«Как это никого? А река, деревья, птицы… А Марковций, которому приказано до моего возвращения со двора не высовываться… А божьи пчелы, собирающие урожай на цветнике… А червячки, смиренно ползающие по земле…»
«Червячки? — удивился парень. — Такое скажете. Вчера так хорошо о духе говорили, а нынче о червячках. Как рыбарь с рыбарем…»
«Все мы рыбари, сынок. Только рыбу поймать в этом мире, пожалуй, легче всего».
«А что самое трудное?»
«Сущность сущего».
«Не понимаю».
«Вот видишь, а над червяком смеешься… А он знает, что делает. Ранее был яйцом, а теперь беззаботно движется на брюшке, никого не обижает и ничем не озабочен. Ползет себе, пока суждено. Придет время и превратится в твердый кокон и затихнет где-то на листочке, рождая букашку. А когда та созреет, начнет сосать из цветов солод, набираться живительной силы. Пока не отрастит широкие и красивые крылья — и взлетит мотыльком в небесную ширь… Все прошла — и скверное, и угрожающее, и сокровенное — и достигла пространства свободы. Порхает над нами привольно, будто говорит своими веселыми красками: «Радуйся и ты, что вскоре родишься в своей полноте». Червячок, не имеющий ни мозга, ни духа, и тот отдается мудрому порядку мироздания… Или возьми того же дрозда, который садится на ветку липы. Она тоненькая да еще и простерта над водой, но птичка не боится садиться. Посидит и вспорхнет над рекой не боясь. Почему? Потому что доверяет своим крыльям… Чего же нам бояться?»
«У нас нет крыльев», — робко вставил Алекса.
«У нас есть больше, чем крылья, — дух. Который гуляет, где хочет, и находит открытую душу».
«Что общего между мотыльком и духом?»
«Разве ты не услышал — полнота.
«Хорошо летать словами, — сказал он грустно. — А когда ты и плечом не можешь шевельнуть? Липовую ложку поднять не могу…»
«Ого, ты забыл о червячке. О его смиренном смертном пути. Никто не говорит — быть крылатым. Говорят — становиться им. Изо дня в день… Настоящая свобода — это не мгновенное познание. Это длительное и мучительное созревание, как у мотылька, продиравшегося через норы и дупла и уклонявшегося от клювов. Это переживание и внутренняя перемена, требующая напряжения, терпения, душевного умирания и воскресения… Крылья не хохлатка, растут долго. Но не труди себе мозг. Отдыхай. Покой собирает силу. На сегодня достаточно тебе знать, что есть важное…»
«А что есть важное?» — поднялся он на локтях, сдерживая боль.
«Ну, если начать с простого… Важно знать, для чего ты просыпаешься каждый день. И важно ложиться в мире и с радостью, что завтра снова проснешься для чего-то».
С минуту парень натужно обдумывал услышанное.
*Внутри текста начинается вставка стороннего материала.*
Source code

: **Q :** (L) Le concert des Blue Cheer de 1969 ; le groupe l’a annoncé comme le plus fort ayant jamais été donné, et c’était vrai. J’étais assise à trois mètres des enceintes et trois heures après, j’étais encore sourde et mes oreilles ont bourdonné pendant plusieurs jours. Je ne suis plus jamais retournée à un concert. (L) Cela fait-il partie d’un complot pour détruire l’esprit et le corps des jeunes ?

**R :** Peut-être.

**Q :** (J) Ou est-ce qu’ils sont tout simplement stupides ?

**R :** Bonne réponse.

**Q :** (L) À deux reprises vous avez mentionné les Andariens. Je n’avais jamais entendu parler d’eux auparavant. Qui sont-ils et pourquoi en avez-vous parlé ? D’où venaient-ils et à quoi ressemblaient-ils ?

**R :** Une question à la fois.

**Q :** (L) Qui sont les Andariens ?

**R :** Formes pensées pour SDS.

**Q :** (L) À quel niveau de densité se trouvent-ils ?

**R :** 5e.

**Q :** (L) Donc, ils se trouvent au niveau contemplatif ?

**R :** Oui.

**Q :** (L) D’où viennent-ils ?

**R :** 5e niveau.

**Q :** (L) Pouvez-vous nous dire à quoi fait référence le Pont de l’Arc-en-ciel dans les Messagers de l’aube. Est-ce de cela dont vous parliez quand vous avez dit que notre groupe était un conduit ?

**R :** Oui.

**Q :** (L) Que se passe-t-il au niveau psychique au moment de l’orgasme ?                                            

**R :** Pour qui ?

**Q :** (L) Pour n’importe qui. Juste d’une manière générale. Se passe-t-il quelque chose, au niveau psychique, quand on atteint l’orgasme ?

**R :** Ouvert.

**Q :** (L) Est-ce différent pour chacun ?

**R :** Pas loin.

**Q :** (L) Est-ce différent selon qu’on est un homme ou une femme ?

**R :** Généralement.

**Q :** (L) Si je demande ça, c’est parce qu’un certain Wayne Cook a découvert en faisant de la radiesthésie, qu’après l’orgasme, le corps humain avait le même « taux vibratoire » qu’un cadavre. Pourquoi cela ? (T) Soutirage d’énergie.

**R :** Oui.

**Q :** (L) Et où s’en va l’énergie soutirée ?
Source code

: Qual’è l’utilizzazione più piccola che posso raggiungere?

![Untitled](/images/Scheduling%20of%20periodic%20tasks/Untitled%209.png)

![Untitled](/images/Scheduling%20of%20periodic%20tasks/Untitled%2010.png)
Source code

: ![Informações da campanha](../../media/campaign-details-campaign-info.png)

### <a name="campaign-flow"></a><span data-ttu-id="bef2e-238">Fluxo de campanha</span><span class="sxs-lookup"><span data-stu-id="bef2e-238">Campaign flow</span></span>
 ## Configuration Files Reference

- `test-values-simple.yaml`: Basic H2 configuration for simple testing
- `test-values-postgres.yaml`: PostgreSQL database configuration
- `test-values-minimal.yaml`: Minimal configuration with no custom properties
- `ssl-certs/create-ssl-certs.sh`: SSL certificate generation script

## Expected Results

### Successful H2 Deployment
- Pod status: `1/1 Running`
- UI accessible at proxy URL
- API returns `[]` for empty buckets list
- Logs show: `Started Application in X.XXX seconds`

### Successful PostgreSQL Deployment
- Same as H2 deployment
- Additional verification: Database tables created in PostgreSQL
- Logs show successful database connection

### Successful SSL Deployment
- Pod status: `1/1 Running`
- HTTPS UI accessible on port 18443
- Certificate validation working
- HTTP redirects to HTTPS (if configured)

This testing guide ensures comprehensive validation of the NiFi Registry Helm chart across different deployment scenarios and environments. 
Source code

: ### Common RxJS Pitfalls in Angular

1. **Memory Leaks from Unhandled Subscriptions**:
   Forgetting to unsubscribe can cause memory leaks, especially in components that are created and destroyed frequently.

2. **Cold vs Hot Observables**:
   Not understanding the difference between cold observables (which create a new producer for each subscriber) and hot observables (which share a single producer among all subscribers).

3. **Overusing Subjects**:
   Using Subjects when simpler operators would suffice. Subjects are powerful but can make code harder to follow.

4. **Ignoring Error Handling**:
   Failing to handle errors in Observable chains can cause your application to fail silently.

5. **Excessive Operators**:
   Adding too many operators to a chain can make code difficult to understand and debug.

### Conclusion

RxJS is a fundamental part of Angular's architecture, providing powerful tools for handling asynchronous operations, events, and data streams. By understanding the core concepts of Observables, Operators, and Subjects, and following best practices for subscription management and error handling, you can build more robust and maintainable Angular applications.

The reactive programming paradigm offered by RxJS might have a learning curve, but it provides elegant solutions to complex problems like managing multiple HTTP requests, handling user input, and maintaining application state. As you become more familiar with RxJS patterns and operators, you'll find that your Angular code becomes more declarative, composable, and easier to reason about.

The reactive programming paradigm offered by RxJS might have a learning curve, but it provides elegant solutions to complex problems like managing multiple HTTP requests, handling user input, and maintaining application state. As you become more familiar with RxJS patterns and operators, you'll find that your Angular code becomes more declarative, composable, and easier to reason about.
Потом вздохнул:
«Вставать и ложиться со смыслом сущности, как вы говорите… А я в свои двадцать лет не знаю, для чего и жил до сей поры. И как хочу прожить далее всю жизнь, тоже не знаю…»
«Не ты первый, не ты последний, Алекса. Я не встречал ни одного сообразительного человека, который бы в свои двадцать имел на это ясный ответ. Однако они жили, веря во что-то, держались до конца, скрепляя волю и дух. И таки пришли к своему берегу, к тихой воде…»
«К какой воде?» — прищурился он.
Я, улыбнувшись, кивнул на реку, которая, казалось, даже приумолкла, прислушиваясь к нашей беседе.
«Но пожди, парень, ты там упоминал о ложке. Не грех бы нам и вправду чего-нибудь перехватить. Есть жареный турач, которого мы поймали с Марковцием. Есть брынза и кукурузная крупа. Царское угощение. Выбирай, чего душа желает».
«Я выбрал бы хлеб, — сказал он. — Мамкин хлеб».
Я понимающе кивнул.
Затесь пятнадцатая
Верховные мельницы
Загадаю загадку, закину на грядку; пусть моя загадка до лета лежит.
…И когда я в последний раз зажигал шпаргет[234]
матери? Да и зачем. Дух ее хлеба отлетел вместе с ее душой, и не воскресишь.